課題 A -
記録の中から、文字列「appoggiatura」を含む行をすべて返しなさい。大文字と小文字は区別すること。

提示文 -
· · ·

子育てと怒り vol.3 ~怒りのプールとのつきあい方~ - 2018.02.01 Thu
その最たるものと言っていいのが、「体罰」です。
暴力を振るわれることほど、自分の無力さや心細さを感じさせ自尊心を損なう行為はありません。
(*心細さ:とくに親からの体罰は、本来自分を守ってくれる存在と信じている人からの攻撃であり、自分が家庭や人生の中で孤立した存在であるという「心細さ」を感じさせることになる。その結果、生きていく上での自己肯定感や自尊感情、意欲を大きく損なう)
それをされたことによる負荷は非常に大きく、消化していくのは容易ではありません。
子供は親を常に「肯定しよう」と思っているので、暴力を振るわれたからといって簡単に反発はしません。その負荷を親に向けることはなかなかできないのです。
すると結果的に、2つの方向にいきます。
ひとつは、自分より弱い他者へ暴力や意地悪などの、攻撃的な感情を開放することでバランスをとろうとするもの。(通り魔的事件の背景にこれがあることは多いです)
もうひとつは、自分が悪いのだと自己否定、自責をすることでその状況を耐えていくものです。これは「萎縮」の状態へとつながります。
どちらにしても、怒りのプールは溜まっていきます。
子供時代、自分が体罰を受けてそのときはそれをされるのが大変嫌だと思っていても、大きくなってから体罰を肯定するようになる人は少なくありません。
不思議なことに、体罰を受けると体罰を肯定する心理が作り出されるのです。
これは、その人自身の抱える怒りのプールが、はけ口を必要としているためにそのようになるのでしょう。
ゆえにその人たちは、理屈ではなく感情レベルで体罰に固執します。
ですから、体罰は大きな怒りの再生産につながり、容易になくなりません。
はっきり言って、こういった人たちは教員や保育士になるべきではないです。
もし、どうしてもなりたい、もしくはすでになっているというのであれば、専門的なカウンセリングを受けるなどして自身の感情のケアをしていく必要があるでしょう。
でなければ、本人も周りの人も不幸になってしまいます。
しかし大変残念なことに、この怒りのプールのはけ口を模索した結果、そういった子供に関わる仕事に就こうとする人がいるのも事実だと僕は感じます。
ゆえにこういった施設においては、その大人の立場を利用して、意地悪やハラスメント、体罰などを防ぐシステムが絶対に必要です。
さて、ではこの怒りのプールを乗り越える方法について考えていきましょう。
まず、僕自身はこの大きな怒りのプールを持っていた人間ですが、本当に幸運にもそれを経験と学びから乗り越えることができました。だからこそ、それの辛さや乗り越えることの難しさを知っています。
しかし、これらは個々に違うことです。
これからその乗り越え方について述べていきますが、あくまで大まかなところです。

· · ·

課題 B -
上の子育てと怒りについての文章のうち、「もうひとつは、自分が悪いのだ」を含む語句から書き始め、「になる人は少なくありません。」の直後で止めて、その範囲を一字も変えずに出力しなさい。

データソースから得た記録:
· · ·

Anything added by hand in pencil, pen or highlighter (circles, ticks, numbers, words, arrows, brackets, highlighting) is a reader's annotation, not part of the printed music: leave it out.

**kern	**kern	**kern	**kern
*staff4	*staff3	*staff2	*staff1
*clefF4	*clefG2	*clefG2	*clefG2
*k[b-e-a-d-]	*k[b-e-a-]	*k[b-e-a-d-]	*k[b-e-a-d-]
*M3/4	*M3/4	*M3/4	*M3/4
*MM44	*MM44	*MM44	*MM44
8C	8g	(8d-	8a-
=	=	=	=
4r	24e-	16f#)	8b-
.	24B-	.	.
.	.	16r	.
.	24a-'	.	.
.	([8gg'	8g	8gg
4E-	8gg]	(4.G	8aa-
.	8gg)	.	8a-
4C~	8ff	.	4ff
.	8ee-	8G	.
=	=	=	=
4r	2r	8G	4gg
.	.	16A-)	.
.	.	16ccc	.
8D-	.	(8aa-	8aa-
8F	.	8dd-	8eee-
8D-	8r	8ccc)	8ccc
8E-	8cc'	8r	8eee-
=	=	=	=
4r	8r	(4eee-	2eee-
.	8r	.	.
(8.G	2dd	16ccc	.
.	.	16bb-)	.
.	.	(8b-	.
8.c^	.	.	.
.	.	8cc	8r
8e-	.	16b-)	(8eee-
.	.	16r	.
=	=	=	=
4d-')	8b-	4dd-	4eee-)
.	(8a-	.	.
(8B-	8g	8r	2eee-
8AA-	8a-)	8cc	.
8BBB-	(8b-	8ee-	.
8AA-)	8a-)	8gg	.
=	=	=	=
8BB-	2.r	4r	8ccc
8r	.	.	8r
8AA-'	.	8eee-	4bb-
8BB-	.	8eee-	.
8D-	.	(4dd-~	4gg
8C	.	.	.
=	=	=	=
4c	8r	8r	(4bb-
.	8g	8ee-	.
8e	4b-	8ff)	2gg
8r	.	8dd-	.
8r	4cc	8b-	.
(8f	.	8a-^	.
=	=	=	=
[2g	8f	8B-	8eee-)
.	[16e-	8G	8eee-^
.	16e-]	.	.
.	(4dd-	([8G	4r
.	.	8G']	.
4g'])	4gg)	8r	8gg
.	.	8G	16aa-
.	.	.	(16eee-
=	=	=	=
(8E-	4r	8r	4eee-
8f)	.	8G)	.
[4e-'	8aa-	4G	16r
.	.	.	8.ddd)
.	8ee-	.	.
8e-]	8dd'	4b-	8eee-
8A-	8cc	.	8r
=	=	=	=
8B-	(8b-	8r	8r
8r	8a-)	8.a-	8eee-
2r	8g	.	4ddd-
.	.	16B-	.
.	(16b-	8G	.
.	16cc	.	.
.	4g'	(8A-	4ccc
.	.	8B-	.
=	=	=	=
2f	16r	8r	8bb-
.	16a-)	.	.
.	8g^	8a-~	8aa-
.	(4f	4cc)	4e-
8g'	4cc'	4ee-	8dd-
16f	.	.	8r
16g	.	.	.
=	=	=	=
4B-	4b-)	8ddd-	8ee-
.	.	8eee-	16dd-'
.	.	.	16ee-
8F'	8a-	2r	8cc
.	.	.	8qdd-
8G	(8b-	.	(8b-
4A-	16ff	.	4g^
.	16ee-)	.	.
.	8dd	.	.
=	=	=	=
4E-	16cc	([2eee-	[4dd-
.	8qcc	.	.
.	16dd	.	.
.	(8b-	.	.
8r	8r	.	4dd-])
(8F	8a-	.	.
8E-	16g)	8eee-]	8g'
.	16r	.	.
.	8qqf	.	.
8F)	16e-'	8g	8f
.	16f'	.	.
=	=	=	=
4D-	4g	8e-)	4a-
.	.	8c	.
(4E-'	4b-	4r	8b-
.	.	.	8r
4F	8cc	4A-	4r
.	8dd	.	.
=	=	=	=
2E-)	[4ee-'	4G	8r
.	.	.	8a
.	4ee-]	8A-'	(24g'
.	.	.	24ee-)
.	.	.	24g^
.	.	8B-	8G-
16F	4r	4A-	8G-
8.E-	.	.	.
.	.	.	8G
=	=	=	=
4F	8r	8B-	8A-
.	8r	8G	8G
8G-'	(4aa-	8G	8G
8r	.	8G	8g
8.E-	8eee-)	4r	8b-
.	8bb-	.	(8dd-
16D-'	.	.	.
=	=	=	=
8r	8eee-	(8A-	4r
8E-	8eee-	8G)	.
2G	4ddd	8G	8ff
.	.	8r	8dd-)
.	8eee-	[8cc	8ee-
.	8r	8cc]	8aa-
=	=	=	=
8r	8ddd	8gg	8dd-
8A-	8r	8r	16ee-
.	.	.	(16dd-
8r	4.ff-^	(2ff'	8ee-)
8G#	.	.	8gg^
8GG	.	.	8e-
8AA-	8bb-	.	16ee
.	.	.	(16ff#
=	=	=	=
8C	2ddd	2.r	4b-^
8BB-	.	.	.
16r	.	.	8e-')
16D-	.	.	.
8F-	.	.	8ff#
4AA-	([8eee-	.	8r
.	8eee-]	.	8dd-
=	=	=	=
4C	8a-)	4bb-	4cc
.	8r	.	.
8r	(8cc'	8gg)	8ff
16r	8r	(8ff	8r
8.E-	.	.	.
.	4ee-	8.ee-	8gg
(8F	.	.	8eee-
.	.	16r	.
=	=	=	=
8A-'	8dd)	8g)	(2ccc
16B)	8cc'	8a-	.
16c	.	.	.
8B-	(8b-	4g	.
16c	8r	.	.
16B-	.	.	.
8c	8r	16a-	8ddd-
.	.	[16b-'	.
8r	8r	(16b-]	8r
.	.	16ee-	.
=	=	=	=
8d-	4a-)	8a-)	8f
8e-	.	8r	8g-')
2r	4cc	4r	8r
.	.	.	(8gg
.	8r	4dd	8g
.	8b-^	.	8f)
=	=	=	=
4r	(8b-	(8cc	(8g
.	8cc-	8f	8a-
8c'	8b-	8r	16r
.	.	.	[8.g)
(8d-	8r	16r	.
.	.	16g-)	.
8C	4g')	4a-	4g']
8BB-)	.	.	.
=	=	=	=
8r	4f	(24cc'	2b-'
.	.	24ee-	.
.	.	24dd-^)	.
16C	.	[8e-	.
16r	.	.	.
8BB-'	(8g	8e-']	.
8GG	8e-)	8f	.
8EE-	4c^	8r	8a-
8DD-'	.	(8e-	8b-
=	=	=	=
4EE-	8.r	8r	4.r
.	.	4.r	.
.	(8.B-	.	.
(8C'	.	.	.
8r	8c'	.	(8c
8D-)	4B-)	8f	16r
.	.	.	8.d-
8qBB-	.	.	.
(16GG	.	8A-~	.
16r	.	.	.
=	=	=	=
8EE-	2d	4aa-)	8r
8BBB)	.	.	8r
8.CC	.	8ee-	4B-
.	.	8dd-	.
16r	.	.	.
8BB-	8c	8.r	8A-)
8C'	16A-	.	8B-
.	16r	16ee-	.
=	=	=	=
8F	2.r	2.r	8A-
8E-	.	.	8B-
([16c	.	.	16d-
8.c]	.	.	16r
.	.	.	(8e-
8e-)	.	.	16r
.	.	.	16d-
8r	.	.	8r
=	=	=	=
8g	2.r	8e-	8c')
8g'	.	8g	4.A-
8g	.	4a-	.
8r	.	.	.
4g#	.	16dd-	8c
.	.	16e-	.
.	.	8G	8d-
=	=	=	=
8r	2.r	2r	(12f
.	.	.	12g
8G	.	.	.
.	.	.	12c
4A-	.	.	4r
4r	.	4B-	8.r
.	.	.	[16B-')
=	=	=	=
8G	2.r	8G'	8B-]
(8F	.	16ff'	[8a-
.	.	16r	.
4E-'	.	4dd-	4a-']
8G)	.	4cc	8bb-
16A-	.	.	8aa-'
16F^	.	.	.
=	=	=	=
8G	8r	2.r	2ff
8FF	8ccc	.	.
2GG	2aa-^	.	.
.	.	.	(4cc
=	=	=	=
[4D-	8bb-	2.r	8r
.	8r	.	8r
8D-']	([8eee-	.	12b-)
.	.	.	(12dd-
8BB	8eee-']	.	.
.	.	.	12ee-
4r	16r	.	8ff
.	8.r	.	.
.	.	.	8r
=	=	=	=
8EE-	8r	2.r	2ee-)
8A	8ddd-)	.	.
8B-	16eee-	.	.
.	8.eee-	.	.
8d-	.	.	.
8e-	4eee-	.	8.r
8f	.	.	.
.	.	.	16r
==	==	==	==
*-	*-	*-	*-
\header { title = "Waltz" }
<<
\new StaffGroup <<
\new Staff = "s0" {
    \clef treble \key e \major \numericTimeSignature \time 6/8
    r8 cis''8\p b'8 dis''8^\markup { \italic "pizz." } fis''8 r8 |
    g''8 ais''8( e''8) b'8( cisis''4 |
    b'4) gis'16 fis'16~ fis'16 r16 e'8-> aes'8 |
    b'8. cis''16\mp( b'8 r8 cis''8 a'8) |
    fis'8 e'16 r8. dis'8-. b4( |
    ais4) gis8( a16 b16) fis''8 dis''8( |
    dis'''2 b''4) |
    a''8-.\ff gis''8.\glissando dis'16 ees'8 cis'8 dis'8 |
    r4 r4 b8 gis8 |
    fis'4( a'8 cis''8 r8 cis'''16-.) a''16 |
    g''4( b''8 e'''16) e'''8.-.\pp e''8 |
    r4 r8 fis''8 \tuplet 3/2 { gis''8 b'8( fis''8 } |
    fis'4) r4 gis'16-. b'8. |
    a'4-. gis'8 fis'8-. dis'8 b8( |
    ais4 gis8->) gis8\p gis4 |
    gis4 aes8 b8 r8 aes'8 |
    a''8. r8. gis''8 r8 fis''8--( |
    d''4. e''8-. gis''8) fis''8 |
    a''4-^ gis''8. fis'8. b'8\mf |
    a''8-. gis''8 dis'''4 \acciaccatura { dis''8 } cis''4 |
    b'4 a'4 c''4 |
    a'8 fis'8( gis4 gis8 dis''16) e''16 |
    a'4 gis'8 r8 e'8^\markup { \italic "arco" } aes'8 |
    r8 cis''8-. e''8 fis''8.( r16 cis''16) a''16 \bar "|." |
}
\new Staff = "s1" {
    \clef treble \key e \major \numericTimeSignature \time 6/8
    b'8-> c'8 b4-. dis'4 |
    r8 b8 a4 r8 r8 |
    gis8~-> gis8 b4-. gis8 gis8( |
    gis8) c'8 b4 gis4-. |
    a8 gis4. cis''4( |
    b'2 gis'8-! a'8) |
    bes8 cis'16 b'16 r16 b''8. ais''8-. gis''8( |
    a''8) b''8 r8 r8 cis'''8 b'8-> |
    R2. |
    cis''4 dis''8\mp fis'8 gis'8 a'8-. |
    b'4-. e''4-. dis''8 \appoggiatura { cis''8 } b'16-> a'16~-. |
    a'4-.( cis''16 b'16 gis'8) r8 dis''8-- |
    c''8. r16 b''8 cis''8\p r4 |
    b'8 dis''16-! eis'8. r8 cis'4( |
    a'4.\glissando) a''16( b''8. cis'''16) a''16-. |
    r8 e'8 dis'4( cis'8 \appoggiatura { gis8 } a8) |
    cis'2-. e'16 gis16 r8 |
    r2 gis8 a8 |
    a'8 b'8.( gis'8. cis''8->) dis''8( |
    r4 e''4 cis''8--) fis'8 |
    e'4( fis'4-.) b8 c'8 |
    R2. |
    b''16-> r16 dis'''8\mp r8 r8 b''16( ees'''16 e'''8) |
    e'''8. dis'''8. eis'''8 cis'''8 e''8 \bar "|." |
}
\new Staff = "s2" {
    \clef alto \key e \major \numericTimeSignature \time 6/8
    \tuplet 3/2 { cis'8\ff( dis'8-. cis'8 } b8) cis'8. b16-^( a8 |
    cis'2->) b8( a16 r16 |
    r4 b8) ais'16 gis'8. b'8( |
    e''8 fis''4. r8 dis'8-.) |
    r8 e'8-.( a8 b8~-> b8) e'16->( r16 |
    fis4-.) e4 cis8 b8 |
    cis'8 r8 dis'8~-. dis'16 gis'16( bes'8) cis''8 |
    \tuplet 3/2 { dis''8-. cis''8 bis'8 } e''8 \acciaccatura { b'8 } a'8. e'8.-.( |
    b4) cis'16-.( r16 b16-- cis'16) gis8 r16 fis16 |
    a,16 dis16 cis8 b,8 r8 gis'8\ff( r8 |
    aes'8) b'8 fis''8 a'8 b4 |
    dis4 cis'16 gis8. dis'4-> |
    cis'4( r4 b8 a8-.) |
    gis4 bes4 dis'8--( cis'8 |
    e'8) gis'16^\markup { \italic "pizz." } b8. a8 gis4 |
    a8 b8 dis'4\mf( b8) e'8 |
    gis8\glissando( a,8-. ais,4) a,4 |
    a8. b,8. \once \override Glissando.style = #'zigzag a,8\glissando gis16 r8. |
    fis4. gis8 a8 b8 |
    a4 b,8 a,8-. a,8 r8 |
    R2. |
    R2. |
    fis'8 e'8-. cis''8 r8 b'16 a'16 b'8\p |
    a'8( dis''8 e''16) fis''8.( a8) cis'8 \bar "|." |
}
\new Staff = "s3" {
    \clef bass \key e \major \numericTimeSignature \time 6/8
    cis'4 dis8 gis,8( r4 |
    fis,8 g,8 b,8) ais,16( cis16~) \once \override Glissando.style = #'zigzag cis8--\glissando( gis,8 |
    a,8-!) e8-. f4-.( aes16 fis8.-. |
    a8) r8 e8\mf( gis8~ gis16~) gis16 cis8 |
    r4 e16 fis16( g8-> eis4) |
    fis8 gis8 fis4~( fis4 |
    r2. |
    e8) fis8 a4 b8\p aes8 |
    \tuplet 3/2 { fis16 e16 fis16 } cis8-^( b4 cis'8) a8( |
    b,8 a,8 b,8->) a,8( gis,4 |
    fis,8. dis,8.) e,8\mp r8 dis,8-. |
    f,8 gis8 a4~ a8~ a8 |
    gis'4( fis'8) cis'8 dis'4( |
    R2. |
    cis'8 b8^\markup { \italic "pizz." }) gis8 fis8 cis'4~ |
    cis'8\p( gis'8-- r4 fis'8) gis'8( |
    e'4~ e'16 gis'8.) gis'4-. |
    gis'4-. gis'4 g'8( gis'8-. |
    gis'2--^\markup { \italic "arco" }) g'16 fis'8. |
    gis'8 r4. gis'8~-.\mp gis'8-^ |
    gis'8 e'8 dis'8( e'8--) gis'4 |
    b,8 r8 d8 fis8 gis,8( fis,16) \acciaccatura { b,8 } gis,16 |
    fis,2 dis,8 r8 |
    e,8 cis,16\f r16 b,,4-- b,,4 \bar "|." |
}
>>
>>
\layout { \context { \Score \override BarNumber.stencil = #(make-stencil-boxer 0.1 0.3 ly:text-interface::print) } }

· · ·

解答 A -
    b'4-. e''4-. dis''8 \appoggiatura { cis''8 } b'16-> a'16~-. |
    r8 e'8 dis'4( cis'8 \appoggiatura { gis8 } a8) |

解答 B -
もうひとつは、自分が悪いのだと自己否定、自責をすることでその状況を耐えていくものです。これは「萎縮」の状態へとつながります。
どちらにしても、怒りのプールは溜まっていきます。
子供時代、自分が体罰を受けてそのときはそれをされるのが大変嫌だと思っていても、大きくなってから体罰を肯定するようになる人は少なくありません。